» TASK:
This exercise calls for retyping every line below exactly, with the images omitted.

» DATA PROVIDED:
________________

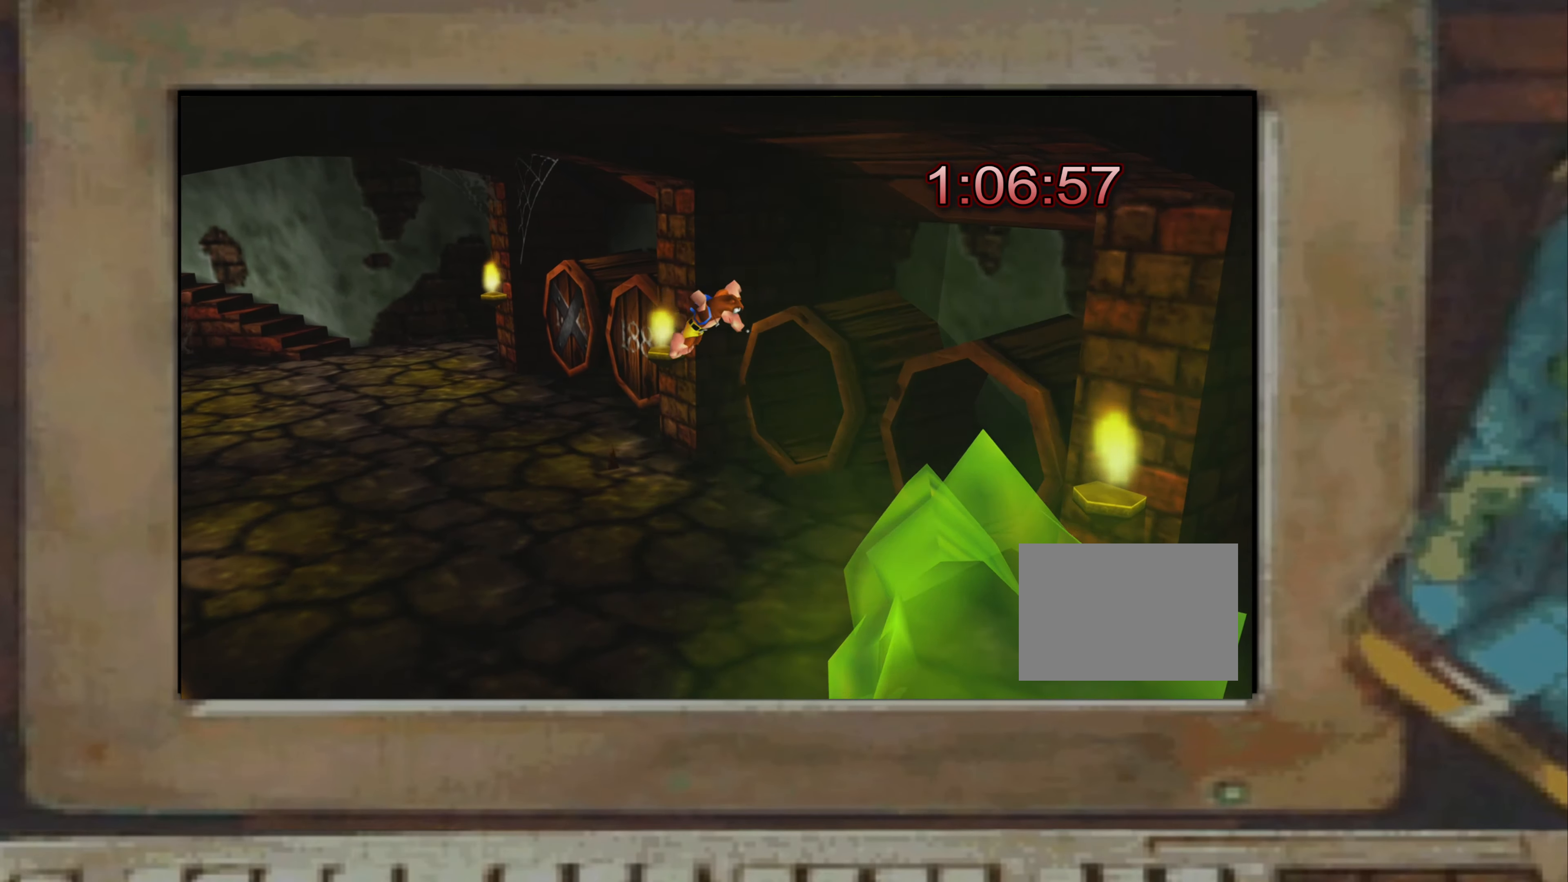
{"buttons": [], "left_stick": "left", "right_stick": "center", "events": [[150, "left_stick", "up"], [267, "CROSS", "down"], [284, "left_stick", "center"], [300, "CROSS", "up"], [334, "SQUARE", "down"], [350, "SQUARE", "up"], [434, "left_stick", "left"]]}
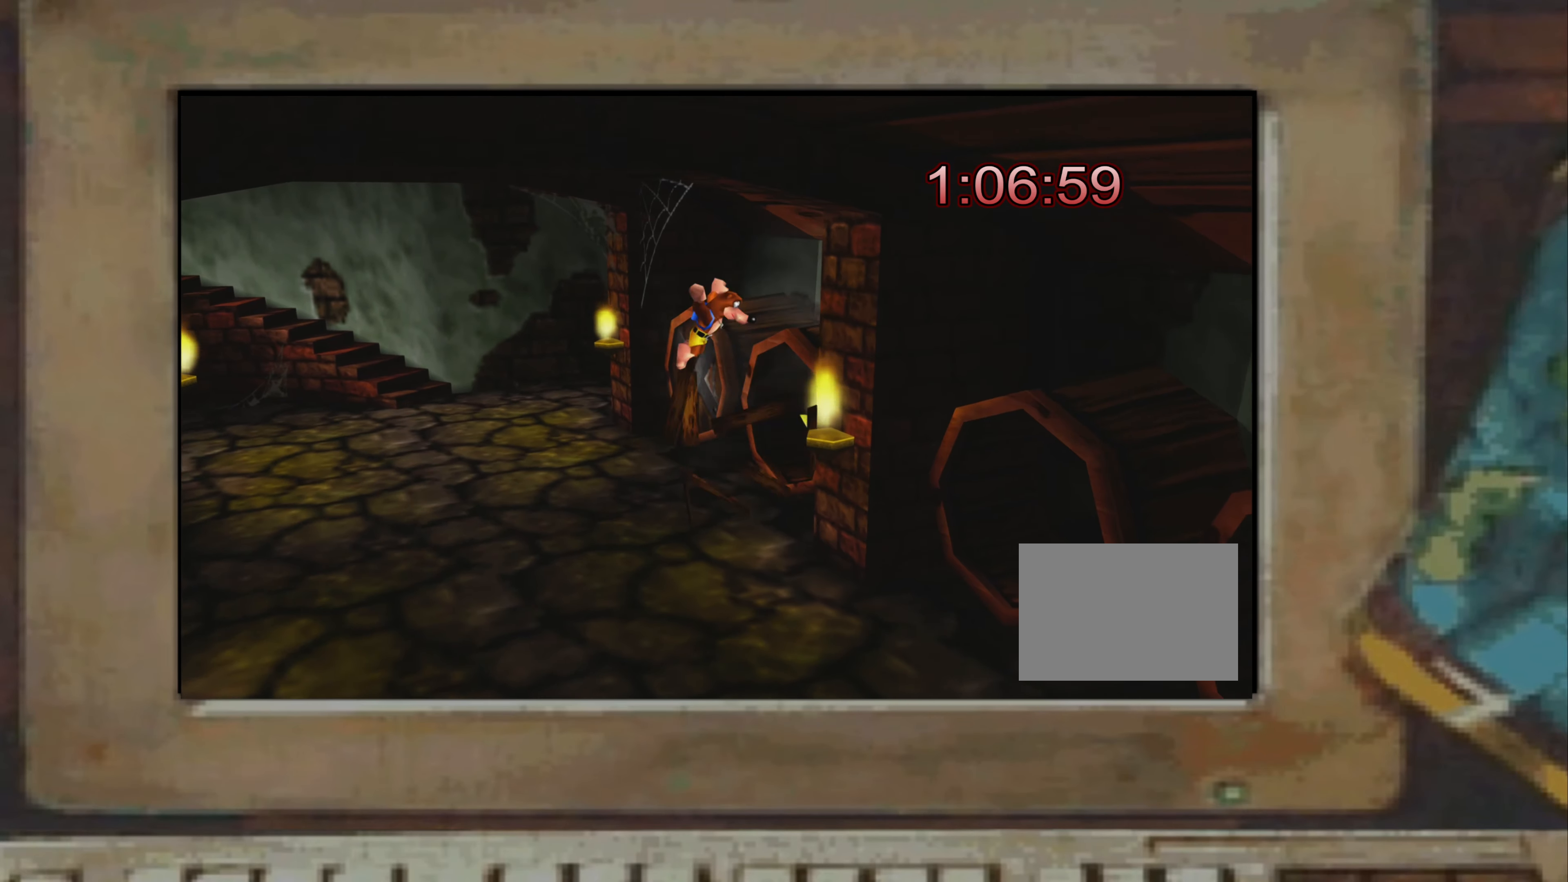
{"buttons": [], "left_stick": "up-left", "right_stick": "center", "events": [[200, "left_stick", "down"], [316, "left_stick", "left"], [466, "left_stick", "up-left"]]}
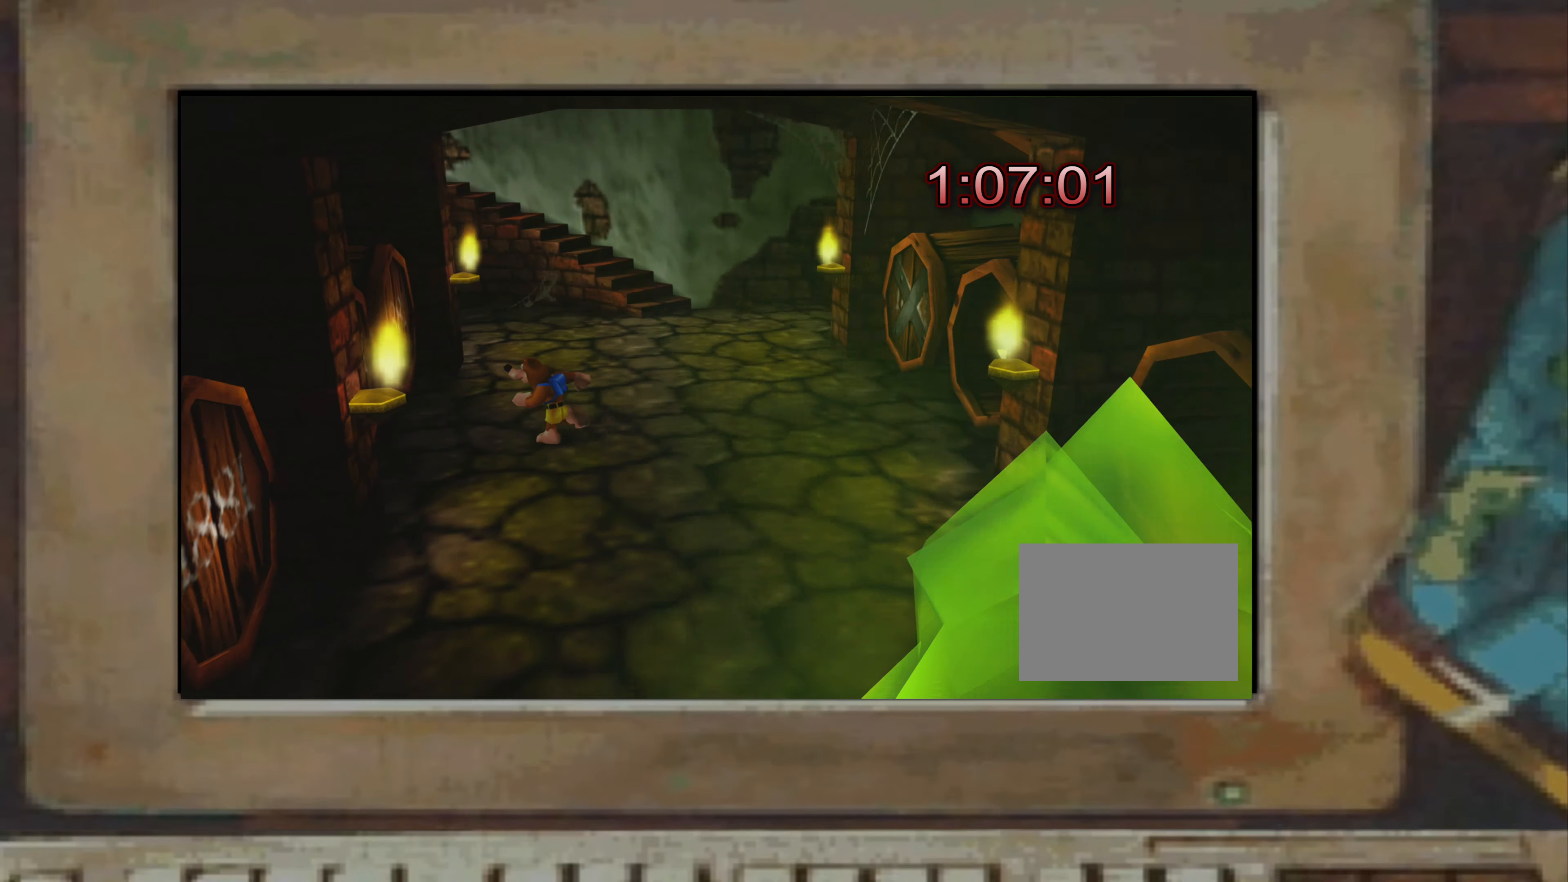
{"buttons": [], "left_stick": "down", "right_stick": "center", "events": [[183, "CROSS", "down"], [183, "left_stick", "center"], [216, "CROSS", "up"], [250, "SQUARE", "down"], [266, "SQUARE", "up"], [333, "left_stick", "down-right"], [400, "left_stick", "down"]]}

________________

» SOLUTION TO THE PROBLEM:
{"buttons": [], "left_stick": "left", "right_stick": "center", "events": [[150, "left_stick", "up"], [267, "CROSS", "down"], [284, "left_stick", "center"], [300, "CROSS", "up"], [334, "SQUARE", "down"], [350, "SQUARE", "up"], [434, "left_stick", "left"]]}
{"buttons": [], "left_stick": "up-left", "right_stick": "center", "events": [[200, "left_stick", "down"], [316, "left_stick", "left"], [466, "left_stick", "up-left"]]}
{"buttons": [], "left_stick": "down", "right_stick": "center", "events": [[183, "CROSS", "down"], [183, "left_stick", "center"], [216, "CROSS", "up"], [250, "SQUARE", "down"], [266, "SQUARE", "up"], [333, "left_stick", "down-right"], [400, "left_stick", "down"]]}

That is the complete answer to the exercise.